*Exercise details:* Omit the pictures and transcribe every other part of the records exactly.

*Provided material:*
**********
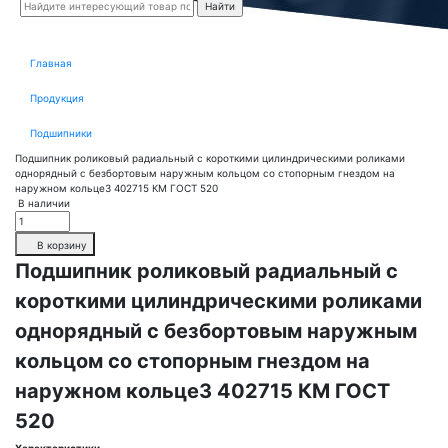
Главная
Продукция
Подшипники
Подшипник роликовый радиальный с короткими цилиндрическими роликами
однорядный с безбортовым наружным кольцом со стопорным гнездом на
наружном кольце3 402715 КМ ГОСТ 520
В наличии
В корзину
Подшипник роликовый радиальный с
короткими цилиндрическими роликами
однорядный с безбортовым наружным
кольцом со стопорным гнездом на
наружном кольце3 402715 КМ ГОСТ
520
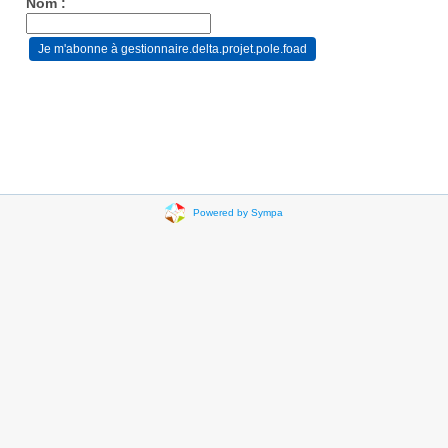
Nom :
Powered by Sympa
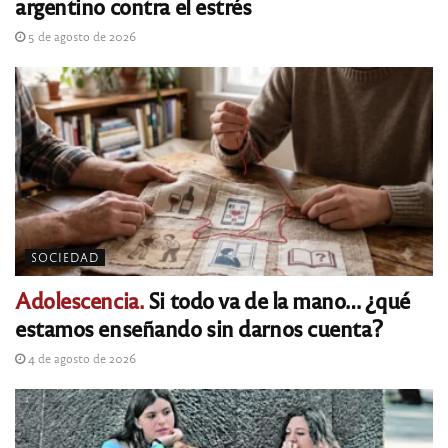
argentino contra el estrés
5 de agosto de 2026
SOCIEDAD
Adolescencia.
Si todo va de la mano… ¿qué
estamos enseñando sin darnos cuenta?
4 de agosto de 2026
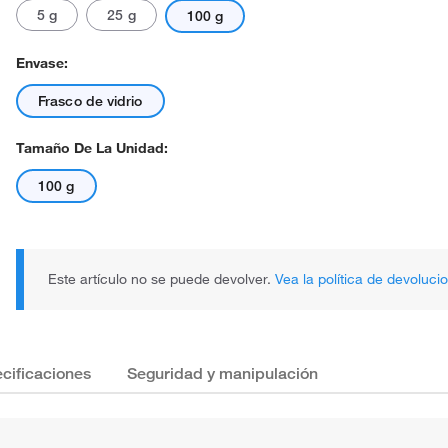
5 g
25 g
100 g
Envase:
Frasco de vidrio
Tamaño De La Unidad:
100 g
Este artículo no se puede devolver.
Vea la política de devoluci
cificaciones
Seguridad y manipulación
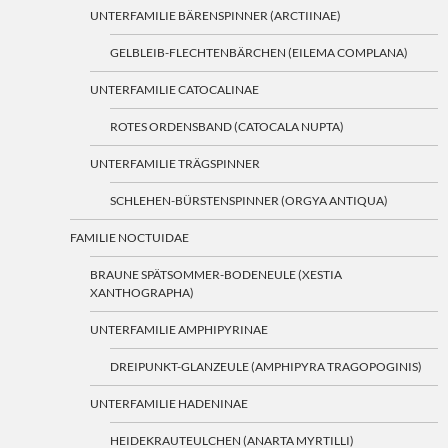
UNTERFAMILIE BÄRENSPINNER (ARCTIINAE)
GELBLEIB-FLECHTENBÄRCHEN (EILEMA COMPLANA)
UNTERFAMILIE CATOCALINAE
ROTES ORDENSBAND (CATOCALA NUPTA)
UNTERFAMILIE TRÄGSPINNER
SCHLEHEN-BÜRSTENSPINNER (ORGYA ANTIQUA)
FAMILIE NOCTUIDAE
BRAUNE SPÄTSOMMER-BODENEULE (XESTIA
XANTHOGRAPHA)
UNTERFAMILIE AMPHIPYRINAE
DREIPUNKT-GLANZEULE (AMPHIPYRA TRAGOPOGINIS)
UNTERFAMILIE HADENINAE
HEIDEKRAUTEULCHEN (ANARTA MYRTILLI)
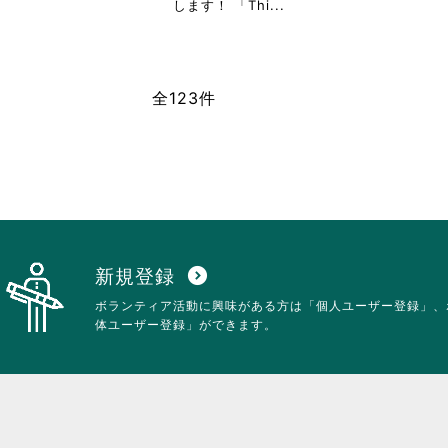
す
省
します！ 「Thi...
る
略
に
さ
は
れ
ク
て
全123件
リ
お
ッ
り
ク
ま
し
す。
て
詳
く
細
だ
を
さ
閲
い。
覧
す
新規登録
expand_circle_down
る
ボランティア活動に興味がある方は「個人ユーザー登録」、
に
体ユーザー登録」ができます。
は
ク
リ
ッ
ク
し
て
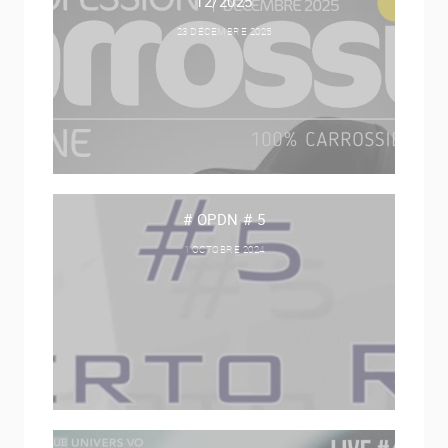
12/2025
23 DÉCEMBRE 2025
# OPDN # 5
1 OCTOBRE 2024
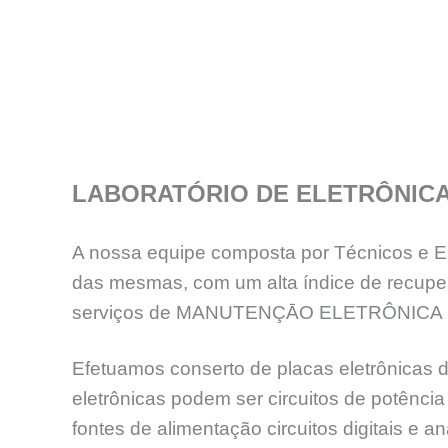
LABORATÓRIO DE ELETRÔNIC
A nossa equipe composta por Técnicos e En
das mesmas, com um alta índice de recup
serviços de MANUTENÇĀO ELETRÔNICA 
Efetuamos conserto de placas eletrônicas d
eletrônicas podem ser circuitos de potênc
fontes de alimentação circuitos digitais e an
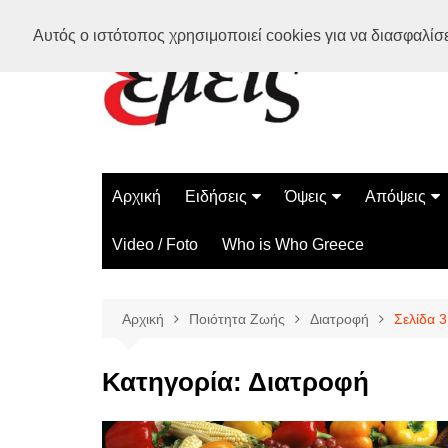
Μετάβαση
Αυτός ο ιστότοπος χρησιμοποιεί cookies για να διασφαλίσει
σε
περιεχόμενο
Αρχική
Ειδήσεις
Όψεις
Απόψεις
Ελλάδα
Διάστημα
Γνώμες
Video / Foto
Who is Who Greece
Διεθνή
Επιστήμη
Αρθρογραφ
Τεχνολογία
Αρχική
Ποιότητα Ζωής
Διατροφή
Σελίδα 3
Παράδοξα
Περίεργα
Κατηγορία:
Διατροφή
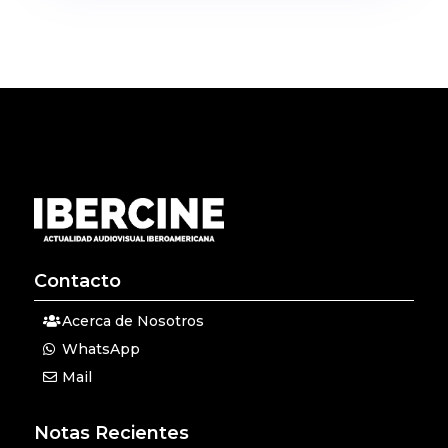
Contacto
Acerca de Nosotros
WhatsApp
Mail
Notas Recientes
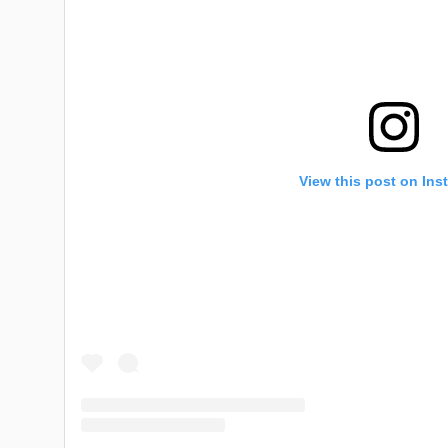
View this post on Ins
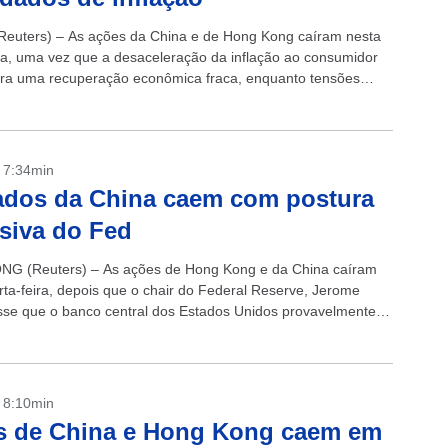
euters) – As ações da China e de Hong Kong caíram nesta
ira, uma vez que a desaceleração da inflação ao consumidor
ra uma recuperação econômica fraca, enquanto tensões
as persistentes reduziram...
- 7:34min
ados da China caem com postura
siva do Fed
G (Reuters) – As ações de Hong Kong e da China caíram
rta-feira, depois que o chair do Federal Reserve, Jerome
isse que o banco central dos Estados Unidos provavelmente
- 8:10min
s de China e Hong Kong caem em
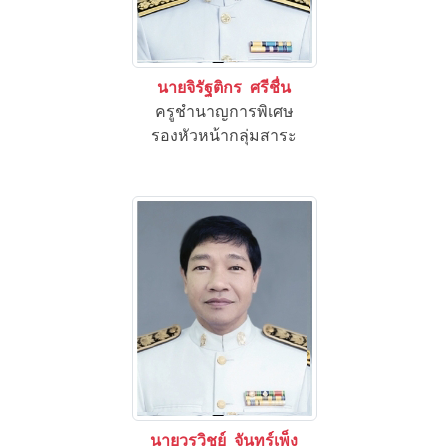
นายจิรัฐติกร ศรีชื่น
ครูชำนาญการพิเศษ
รองหัวหน้ากลุ่มสาระ
นายวรวิชย์ จันทร์เพ็ง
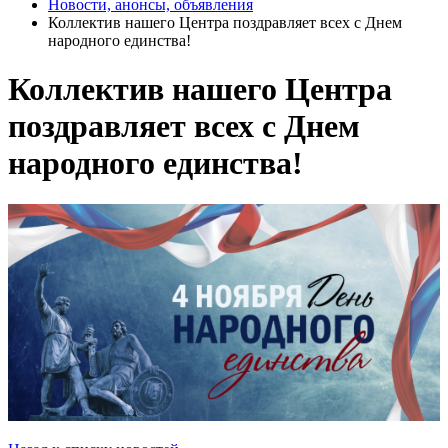
Новости, анонсы, объявления
Коллектив нашего Центра поздравляет всех с Днем
народного единства!
Коллектив нашего Центра
поздравляет всех с Днем
народного единства!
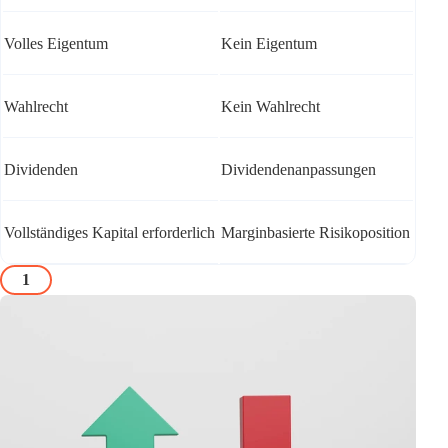
Volles Eigentum
Kein Eigentum
Wahlrecht
Kein Wahlrecht
Dividenden
Dividendenanpassungen
Vollständiges Kapital erforderlich
Marginbasierte Risikoposition
1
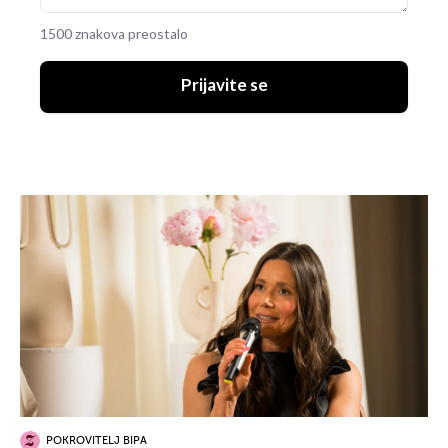
1500 znakova preostalo
Prijavite se
POKROVITELJ BIPA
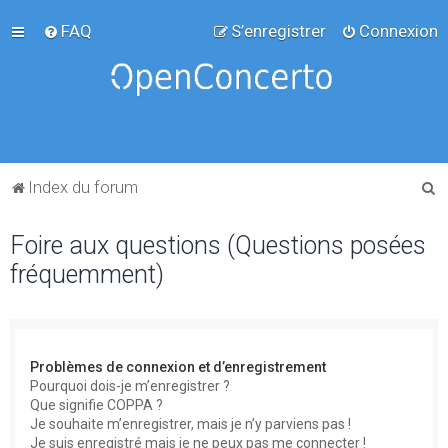
FAQ
S’enregistrer
Connexion
R
Index du forum
e
Foire aux questions (Questions posées
c
fréquemment)
h
e
r
c
Problèmes de connexion et d’enregistrement
h
Pourquoi dois-je m’enregistrer ?
Que signifie COPPA ?
e
Je souhaite m’enregistrer, mais je n’y parviens pas !
r
Je suis enregistré mais je ne peux pas me connecter !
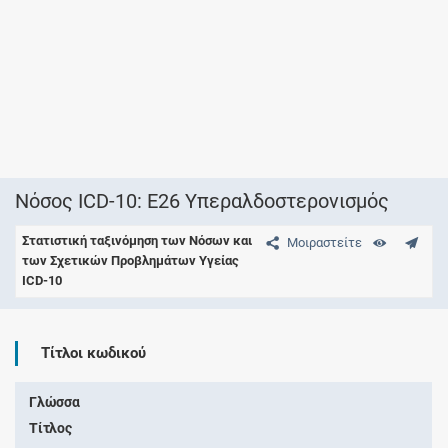
Νόσος ICD-10: E26 Υπεραλδοστερονισμός
Στατιστική ταξινόμηση των Νόσων και
Μοιραστείτε
των Σχετικών Προβλημάτων Υγείας
ICD-10
Τίτλοι κωδικού
Γλώσσα
Τίτλος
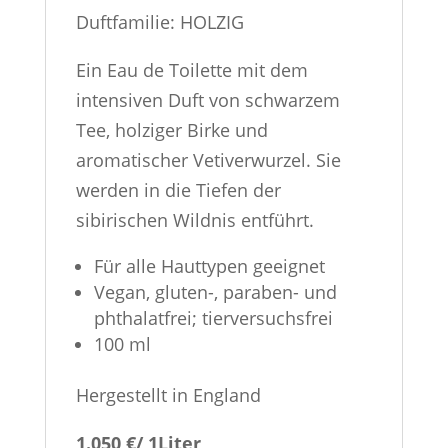
Duftfamilie: HOLZIG
Ein Eau de Toilette mit dem
intensiven Duft von schwarzem
Tee, holziger Birke und
aromatischer Vetiverwurzel. Sie
werden in die Tiefen der
sibirischen Wildnis entführt.
Für alle Hauttypen geeignet
Vegan, gluten-, paraben- und
phthalatfrei; tierversuchsfrei
100 ml
Hergestellt in England
1.050 €/ 1Liter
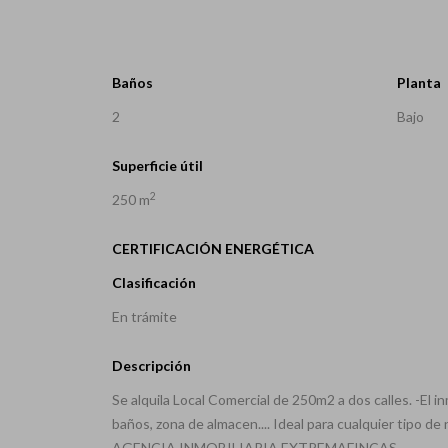
Baños
Planta
2
Bajo
Superficie útil
2
250 m
CERTIFICACIÓN ENERGÉTICA
Clasificación
En trámite
Descripción
Se alquila Local Comercial de 250m2 a dos calles. -El
baños, zona de almacen.... Ideal para cualquier tipo d
AGENCIA INMOBILIARIA EXTREMAFINCAS.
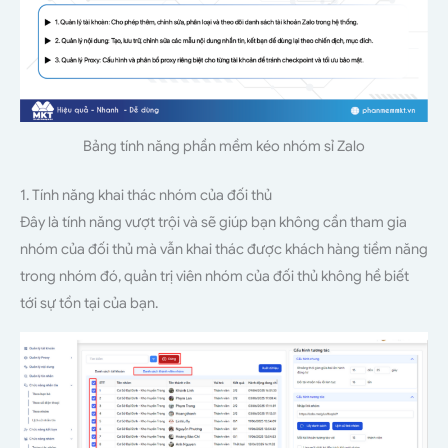
Bảng tính năng phần mềm kéo nhóm sỉ Zalo
1. Tính năng khai thác nhóm của đối thủ
Đây là tính năng vượt trội và sẽ giúp bạn không cần tham gia
nhóm của đối thủ mà vẫn khai thác được khách hàng tiềm năng
trong nhóm đó, quản trị viên nhóm của đối thủ không hề biết
tới sự tồn tại của bạn.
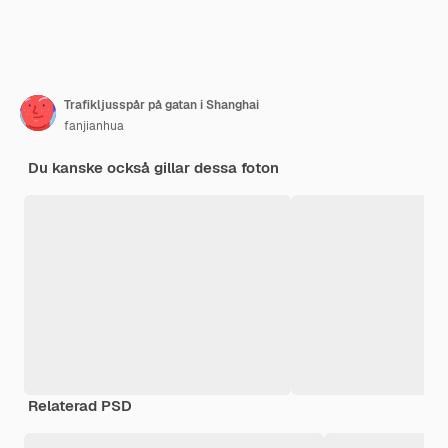
Trafikljusspår på gatan i Shanghai
fanjianhua
Du kanske också gillar dessa foton
Relaterad PSD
**********
*Written solution:*
Главная
Продукция
Подшипники
Подшипник роликовый радиальный с короткими цилиндрическими роликами
однорядный с безбортовым наружным кольцом со стопорным гнездом на
наружном кольце3 402715 КМ ГОСТ 520
В наличии
В корзину
Подшипник роликовый радиальный с
короткими цилиндрическими роликами
однорядный с безбортовым наружным
кольцом со стопорным гнездом на
наружном кольце3 402715 КМ ГОСТ
520
Nom :
Powered by Sympa
argentino contra el estrés
5 de agosto de 2026
SOCIEDAD
Adolescencia.
Si todo va de la mano… ¿qué
estamos enseñando sin darnos cuenta?
4 de agosto de 2026
5 g
25 g
100 g
Envase:
Frasco de vidrio
Tamaño De La Unidad:
100 g
Este artículo no se puede devolver.
Vea la política de devoluci
cificaciones
Seguridad y manipulación
UNTERFAMILIE BÄRENSPINNER (ARCTIINAE)
GELBLEIB-FLECHTENBÄRCHEN (EILEMA COMPLANA)
UNTERFAMILIE CATOCALINAE
ROTES ORDENSBAND (CATOCALA NUPTA)
UNTERFAMILIE TRÄGSPINNER
SCHLEHEN-BÜRSTENSPINNER (ORGYA ANTIQUA)
FAMILIE NOCTUIDAE
BRAUNE SPÄTSOMMER-BODENEULE (XESTIA
XANTHOGRAPHA)
UNTERFAMILIE AMPHIPYRINAE
DREIPUNKT-GLANZEULE (AMPHIPYRA TRAGOPOGINIS)
UNTERFAMILIE HADENINAE
HEIDEKRAUTEULCHEN (ANARTA MYRTILLI)
す
省
します！ 「Thi...
る
略
に
さ
は
れ
ク
て
全123件
リ
お
ッ
り
ク
ま
し
す。
て
詳
く
細
だ
を
さ
閲
い。
覧
す
新規登録
expand_circle_down
る
ボランティア活動に興味がある方は「個人ユーザー登録」、
に
体ユーザー登録」ができます。
は
ク
リ
ッ
ク
し
て
12/2025
23 DÉCEMBRE 2025
# OPDN # 5
1 OCTOBRE 2024
LABORATÓRIO DE ELETRÔNIC
A nossa equipe composta por Técnicos e En
das mesmas, com um alta índice de recup
serviços de MANUTENÇĀO ELETRÔNICA 
Efetuamos conserto de placas eletrônicas d
eletrônicas podem ser circuitos de potênc
fontes de alimentação circuitos digitais e an
Μετάβαση
Αυτός ο ιστότοπος χρησιμοποιεί cookies για να διασφαλίσει
σε
περιεχόμενο
Αρχική
Ειδήσεις
Όψεις
Απόψεις
Ελλάδα
Διάστημα
Γνώμες
Video / Foto
Who is Who Greece
Διεθνή
Επιστήμη
Αρθρογραφ
Τεχνολογία
Αρχική
Ποιότητα Ζωής
Διατροφή
Σελίδα 3
Παράδοξα
Περίεργα
Κατηγορία:
Διατροφή
Contacto
Acerca de Nosotros
WhatsApp
Mail
Notas Recientes
View this post on Ins
euters) – As ações da China e de Hong Kong caíram nesta
ira, uma vez que a desaceleração da inflação ao consumidor
ra uma recuperação econômica fraca, enquanto tensões
as persistentes reduziram...
- 7:34min
ados da China caem com postura
siva do Fed
G (Reuters) – As ações de Hong Kong e da China caíram
rta-feira, depois que o chair do Federal Reserve, Jerome
isse que o banco central dos Estados Unidos provavelmente
- 8:10min
s de China e Hong Kong caem em
นายจิรัฐติกร ศรีชื่น
ครูชำนาญการพิเศษ
รองหัวหน้ากลุ่มสาระ
นายวรวิชย์ จันทร์เพ็ง
Новости, анонсы, объявления
Коллектив нашего Центра поздравляет всех с Днем
народного единства!
Коллектив нашего Центра
поздравляет всех с Днем
народного единства!
Volles Eigentum
Kein Eigentum
Wahlrecht
Kein Wahlrecht
Dividenden
Dividendenanpassungen
Vollständiges Kapital erforderlich
Marginbasierte Risikoposition
1
1500 znakova preostalo
Prijavite se
POKROVITELJ BIPA
FAQ
S’enregistrer
Connexion
R
Index du forum
e
Foire aux questions (Questions posées
c
fréquemment)
h
e
r
c
Problèmes de connexion et d’enregistrement
h
Pourquoi dois-je m’enregistrer ?
Que signifie COPPA ?
e
Je souhaite m’enregistrer, mais je n’y parviens pas !
r
Je suis enregistré mais je ne peux pas me connecter !
Νόσος ICD-10: E26 Υπεραλδοστερονισμός
Στατιστική ταξινόμηση των Νόσων και
Μοιραστείτε
των Σχετικών Προβλημάτων Υγείας
ICD-10
Τίτλοι κωδικού
Γλώσσα
Τίτλος
Duftfamilie: HOLZIG
Ein Eau de Toilette mit dem
intensiven Duft von schwarzem
Tee, holziger Birke und
aromatischer Vetiverwurzel. Sie
werden in die Tiefen der
sibirischen Wildnis entführt.
Für alle Hauttypen geeignet
Vegan, gluten-, paraben- und
phthalatfrei; tierversuchsfrei
100 ml
Hergestellt in England
1.050 €/ 1Liter
Baños
Planta
2
Bajo
Superficie útil
2
250 m
CERTIFICACIÓN ENERGÉTICA
Clasificación
En trámite
Descripción
Se alquila Local Comercial de 250m2 a dos calles. -El
baños, zona de almacen.... Ideal para cualquier tipo d
AGENCIA INMOBILIARIA EXTREMAFINCAS.
Bảng tính năng phần mềm kéo nhóm sỉ Zalo
1. Tính năng khai thác nhóm của đối thủ
Đây là tính năng vượt trội và sẽ giúp bạn không cần tham gia
nhóm của đối thủ mà vẫn khai thác được khách hàng tiềm năng
trong nhóm đó, quản trị viên nhóm của đối thủ không hề biết
tới sự tồn tại của bạn.
Trafikljusspår på gatan i Shanghai
fanjianhua
Du kanske också gillar dessa foton
Relaterad PSD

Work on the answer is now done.